Sometimes chemists modify the drug molecule itself, creating what’s called a prodrug. The modified version is inactive but absorbs more easily. Once inside the body, enzymes convert it back into the active form. This lets the drug survive the journey through the gut and liver that would otherwise destroy it. The tradeoff is added complexity in development, since the conversion needs to happen reliably and completely.
What This Means in Practice
Understanding bioavailability helps explain several things you might encounter in everyday health decisions. It’s why your doctor might tell you to take a medication with food or on an empty stomach.
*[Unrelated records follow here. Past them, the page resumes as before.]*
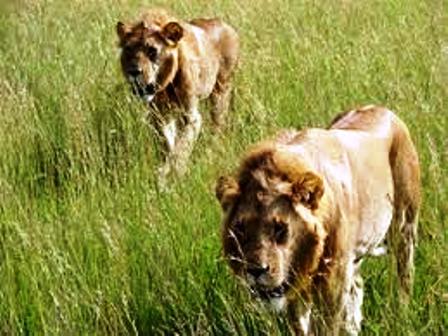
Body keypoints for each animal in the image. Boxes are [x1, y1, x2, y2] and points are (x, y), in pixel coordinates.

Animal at [117, 8, 240, 181]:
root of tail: (223, 23)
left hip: (221, 90)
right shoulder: (160, 115)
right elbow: (168, 144)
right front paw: (163, 172)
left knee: (218, 126)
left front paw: (174, 173)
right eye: (128, 50)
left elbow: (181, 148)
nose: (134, 72)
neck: (165, 85)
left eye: (152, 50)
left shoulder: (190, 117)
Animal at [216, 105, 420, 336]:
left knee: (405, 276)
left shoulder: (334, 280)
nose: (255, 271)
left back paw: (401, 313)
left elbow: (324, 326)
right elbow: (299, 325)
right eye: (240, 229)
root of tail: (383, 109)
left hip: (405, 227)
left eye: (280, 229)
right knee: (357, 288)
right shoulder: (296, 287)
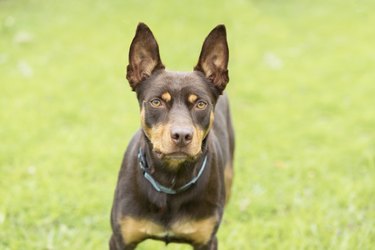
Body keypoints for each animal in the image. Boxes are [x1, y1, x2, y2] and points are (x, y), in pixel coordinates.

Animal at [109, 22, 235, 249]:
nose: (182, 135)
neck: (171, 179)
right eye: (156, 102)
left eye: (201, 104)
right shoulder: (120, 240)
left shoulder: (207, 241)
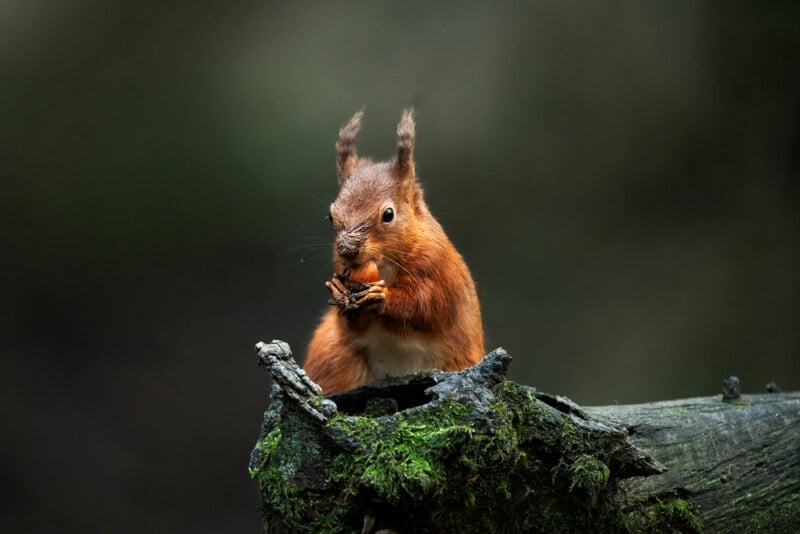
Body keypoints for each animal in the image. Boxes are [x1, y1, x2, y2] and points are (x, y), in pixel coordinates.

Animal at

It’s why two supplements containing the same listed amount of a nutrient can produce very different results. It’s why a 5 mg dose of one drug might be equivalent to a 20 mg dose of another, even if they contain the same active ingredient in different formulations. And it’s why switching between generic and brand-name versions of certain high-risk medications deserves a conversation with your pharmacist, especially for drugs where small concentration changes matter.